If you’re on this blog, you will have no doubt learned the importance of remote sensing methods like aerial surveying for monitoring whale populations. By capturing thousands of detailed images that cover the whales’ habitat, we can learn about their numbers, their proximity to land and gain insights into their population’s health. This is vitally important information for many folks in industries like travel and tourism, port services, fisheries and shipping.
Given the immense volume of imagery involved, analysing data from these agencies and companies to derive the relevant information on whale presence is a time-consuming and therefore expensive effort. Part of this involves hand-selecting sections of the images that are land, ice, cloud coverage and glare so that we can give an accurate estimate for the area where we could have found whales -- key to derive statistics such as density per area. Highlighting a bunch of regions or objects in an image like chunks of ice or sections of rocky terrain may not sound particularly difficult for a human being, but multiply that by thousands of images over 5000 x 7000 pixels wide and it becomes a major time sink. Not to mention factors like reader fatigue and experience, which can compromise the quality and repeatability of the results. If these estimates are imprecise, the people relying on this kind of data to make their decisions are likely to be misinformed and as such, potentially make disastrous choices, both for their businesses and the whales.
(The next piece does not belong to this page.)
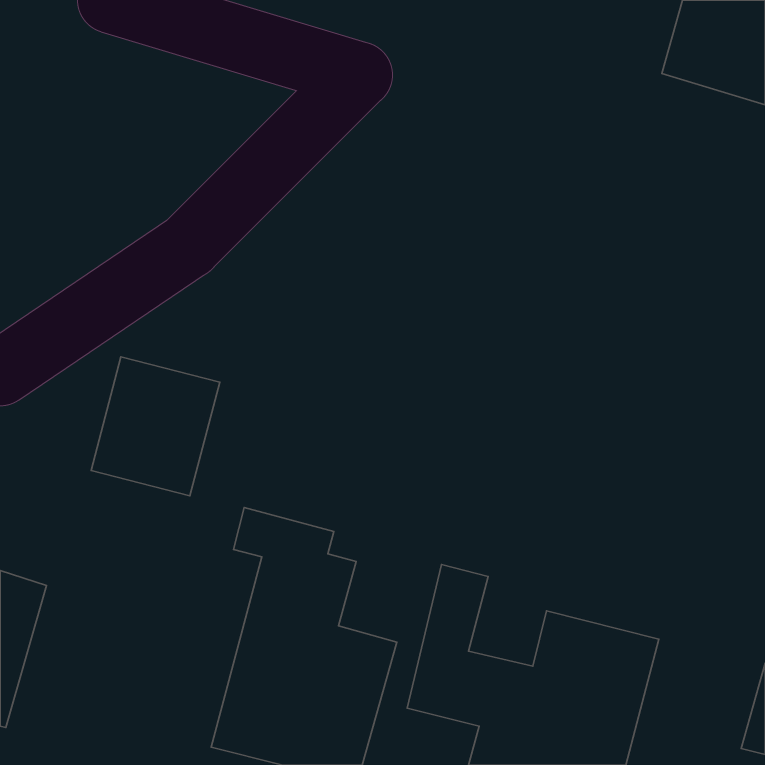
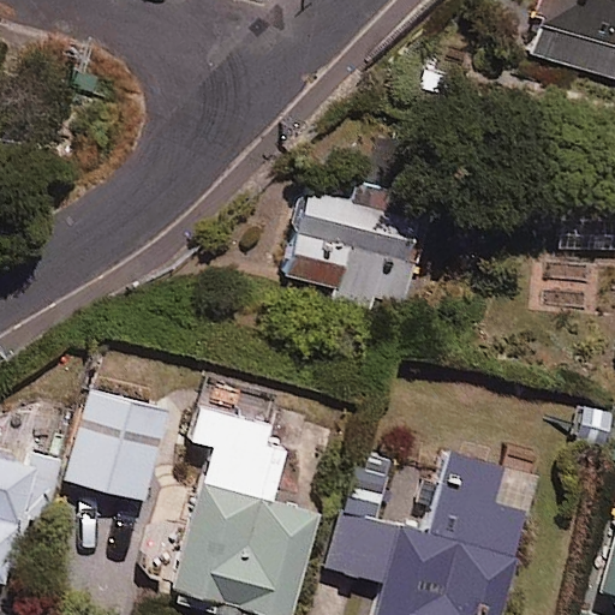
building: none -> [283,183,430,309]
building: [91,357,220,496] -> [65,389,168,501]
Photo credit: Fisheries and Oceans Canada
Given that the differences between features of interest are not too difficult for humans to distinguish but contain enough nuances that traditional computer vision algorithms such as threshold based clustering will fail, this problem is a prime candidate for deep learning. When it comes to segmenting (aka highlighting) regions of interest in images, especially given the existence of labels from previously annotated datasets, the U-Net architecture is ubiquitous.
The U-Net was developed in the context of medical imaging interpretation. Surprisingly, it went unnoticed by the computer vision community for a couple of years until it started winning several important data science competitions and its potential and novelty became obvious (to this date, the original article has nearly 25000 citations). Across many medical fields, there are endless use cases, some examples of which include segmenting organs for volume calculations or for determining surgical boundaries, segmenting nodules to perform similar data derivations, segmenting lesions between scans to determine the rate of progression.
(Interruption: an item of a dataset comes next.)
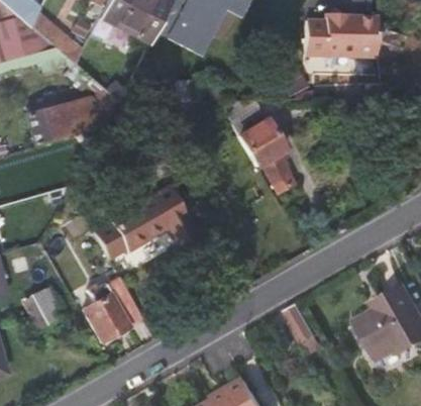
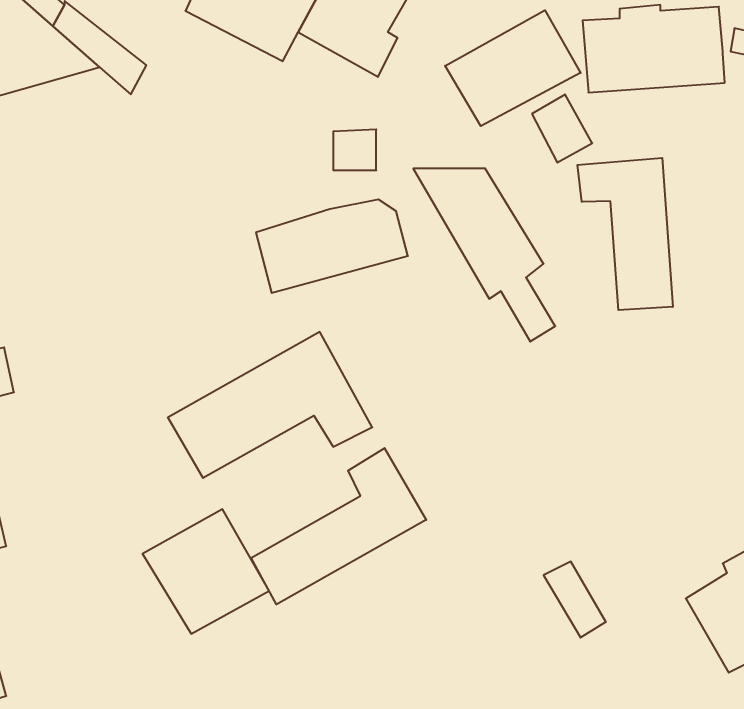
building: none -> [445,10,581,126]
building: none -> [577,158,673,310]
building: [26,96,105,144] -> [256,199,408,293]
building: none -> [251,448,426,604]
building: [21,284,64,329] -> none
Additionally, traditional computer vision methods would often fail for certain tasks due to the heterogeneity and variability of the input data and complexity of features in the image that constitute particular regions of interest. Therefore, in the push to automate these processes and bring the value of deep learning to clinicians, the U-Net was born.
The U-Net gets its name because some outputs of the starting convolutional blocks are also fed into later deconvolutional blocks making it look like a U shape in architecture depictions.
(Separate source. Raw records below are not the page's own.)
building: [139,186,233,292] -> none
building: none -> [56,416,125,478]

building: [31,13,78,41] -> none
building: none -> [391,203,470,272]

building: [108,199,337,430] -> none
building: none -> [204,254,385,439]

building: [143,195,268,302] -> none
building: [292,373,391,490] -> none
Source: Dept of Computer Science, University of Freiberg
U-Nets are trained on images using binary masks of the regions of interest as learning targets. What this means is that, for each pixel in the original image, instead of the RGB value for that pixel, the mask will contain the class label for that pixel, e.g. 0 for no lung (outside regions of interest), 1 for lung (inside regions of interest). Therefore, U-Nets are trained to spit out digitized, simplified versions of input images where every pixel is labelled based on what class the model thinks it belongs to, e.g. land, ice, water etc. What also makes it extremely useful for many real world problems is that the U-Net can be trained to produce segmentations for multi-class problems. In other words, where a doctor has annotated the lungs, a nodule, some lung opacity, the heart etc. across a dataset, the U-Net model can learn to segment all of these simultaneously.
That is also why it is such a powerful tool in the effort to reduce the burden on aerial survey reporters by automating some of their manual work. This type of model can be trained on one task, such as land detection and segmentation but then also, very easily extended to predict other useful regions with the addition of new labelled data. This is the approach used at Whale Seeker. Since we possess a large set of annotations lovingly made by our expert biologists, we can easily convert them to machine learning friendly formats and then train a U-Net to segment important regions within aerial images. Initially, this experiment was performed on land detection, but given the flexibility of the model, it is also a simple process to extend this for other features in the landscape.
This result highlights the potential of the U-Net, despite its humble beginnings in medical AI, to tackle a broad range of applications within computer vision. Although the cross-over between domains such as medical imaging interpretation and whale conservation may seem far-fetched, with the multidisciplinary team at Whale Seeker, these connections are clear.